Rewrite the stretch of the listing from the line containing "scientific name: Deraeocoris ruber" through the end of the listing as a numbered list. Leave out any blank lines.

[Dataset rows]
------------------------------------

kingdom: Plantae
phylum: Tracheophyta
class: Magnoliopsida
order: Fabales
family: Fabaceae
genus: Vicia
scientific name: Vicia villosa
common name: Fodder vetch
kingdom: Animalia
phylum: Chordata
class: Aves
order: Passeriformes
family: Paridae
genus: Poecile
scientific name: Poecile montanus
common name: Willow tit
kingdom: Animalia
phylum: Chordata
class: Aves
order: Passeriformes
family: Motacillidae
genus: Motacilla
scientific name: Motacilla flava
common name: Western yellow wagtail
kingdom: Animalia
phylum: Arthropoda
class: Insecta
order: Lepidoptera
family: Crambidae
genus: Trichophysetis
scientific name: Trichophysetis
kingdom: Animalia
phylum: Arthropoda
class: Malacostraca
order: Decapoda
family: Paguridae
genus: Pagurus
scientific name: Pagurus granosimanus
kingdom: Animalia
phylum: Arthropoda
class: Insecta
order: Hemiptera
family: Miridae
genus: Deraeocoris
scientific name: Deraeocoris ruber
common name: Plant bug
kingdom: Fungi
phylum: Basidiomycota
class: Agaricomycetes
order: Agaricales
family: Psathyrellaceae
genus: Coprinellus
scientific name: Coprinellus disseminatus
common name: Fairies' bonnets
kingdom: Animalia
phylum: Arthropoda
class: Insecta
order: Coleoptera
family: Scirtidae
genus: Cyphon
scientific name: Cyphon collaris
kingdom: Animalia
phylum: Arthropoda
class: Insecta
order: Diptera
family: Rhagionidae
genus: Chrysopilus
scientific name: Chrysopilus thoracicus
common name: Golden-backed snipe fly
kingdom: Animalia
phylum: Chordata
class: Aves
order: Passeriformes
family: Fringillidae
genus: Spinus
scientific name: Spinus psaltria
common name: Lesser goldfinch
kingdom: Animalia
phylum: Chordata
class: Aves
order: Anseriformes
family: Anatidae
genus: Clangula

------------------------------------

▸ WRITTEN REPLY:
1. scientific name: Deraeocoris ruber
2. common name: Plant bug
3. kingdom: Fungi
4. phylum: Basidiomycota
5. class: Agaricomycetes
6. order: Agaricales
7. family: Psathyrellaceae
8. genus: Coprinellus
9. scientific name: Coprinellus disseminatus
10. common name: Fairies' bonnets
11. kingdom: Animalia
12. phylum: Arthropoda
13. class: Insecta
14. order: Coleoptera
15. family: Scirtidae
16. genus: Cyphon
17. scientific name: Cyphon collaris
18. kingdom: Animalia
19. phylum: Arthropoda
20. class: Insecta
21. order: Diptera
22. family: Rhagionidae
23. genus: Chrysopilus
24. scientific name: Chrysopilus thoracicus
25. common name: Golden-backed snipe fly
26. kingdom: Animalia
27. phylum: Chordata
28. class: Aves
29. order: Passeriformes
30. family: Fringillidae
31. genus: Spinus
32. scientific name: Spinus psaltria
33. common name: Lesser goldfinch
34. kingdom: Animalia
35. phylum: Chordata
36. class: Aves
37. order: Anseriformes
38. family: Anatidae
39. genus: Clangula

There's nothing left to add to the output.